La disputa con el Leviatán, que tan pronto se impone como tirano exterior como interior, es la más amplia y general de nuestro mundo. Dos grandes miedos dominan e los hombres cuando el nihilismo culmina. El uno consiste en el espanto ante el vacío interior, y le obliga a manifestarse hacia afuera a cualquier precio por medio de despliegue de poder; dominio espacial y velocidad acelerada. El otro opera de fuera hacia dentro como ataque del poderoso mundo a la vez demoníaco y automatizado.
En ese doble juego consiste la invencibilidad del Leviatán en nuestra época. Es ilusorio; en eso reside su poder.

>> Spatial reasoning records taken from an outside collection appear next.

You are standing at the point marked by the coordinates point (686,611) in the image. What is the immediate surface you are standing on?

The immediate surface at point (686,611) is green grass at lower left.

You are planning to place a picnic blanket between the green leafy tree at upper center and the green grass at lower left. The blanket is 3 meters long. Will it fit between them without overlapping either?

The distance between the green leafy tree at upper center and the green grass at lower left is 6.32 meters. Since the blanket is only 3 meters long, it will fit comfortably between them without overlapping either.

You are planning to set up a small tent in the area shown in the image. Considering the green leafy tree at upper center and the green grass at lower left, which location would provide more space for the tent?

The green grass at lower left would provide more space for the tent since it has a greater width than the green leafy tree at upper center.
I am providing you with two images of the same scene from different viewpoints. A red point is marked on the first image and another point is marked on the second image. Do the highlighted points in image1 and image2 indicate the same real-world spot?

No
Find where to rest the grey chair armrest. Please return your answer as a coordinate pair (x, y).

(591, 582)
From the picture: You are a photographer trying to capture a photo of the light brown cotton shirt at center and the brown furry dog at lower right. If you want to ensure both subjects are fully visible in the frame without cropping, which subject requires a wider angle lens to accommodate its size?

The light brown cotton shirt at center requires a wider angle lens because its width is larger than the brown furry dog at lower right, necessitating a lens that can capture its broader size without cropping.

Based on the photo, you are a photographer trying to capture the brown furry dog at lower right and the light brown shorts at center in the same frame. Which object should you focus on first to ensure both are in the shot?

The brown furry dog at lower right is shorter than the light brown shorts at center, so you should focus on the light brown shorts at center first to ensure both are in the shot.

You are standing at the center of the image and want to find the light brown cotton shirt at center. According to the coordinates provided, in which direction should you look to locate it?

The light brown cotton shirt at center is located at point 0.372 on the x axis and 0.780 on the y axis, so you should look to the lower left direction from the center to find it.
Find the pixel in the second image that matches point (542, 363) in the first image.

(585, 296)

La muerte que promete, es ilusoria, y por eso más temible que la del campo de batalla. Tampoco fuertes guerreros están a su altura, su misión no va más allá de las ilusiones. Por eso tiene que palidecer la fama guerrera allí donde, en último término, cuenta la realidad superior a la apariencia.
Si se consiguiera derribar al Leviatán, tendría que ser rellenado el espacio así liberado. Pero el vacío interior, el estado sin fe, es incapaz de semejante postura. Por ese motivo, allí donde vemos caer una copia del Leviatán, crecen nuevas imágenes semejantes a cabezas de la Hidra. El vacío las exige.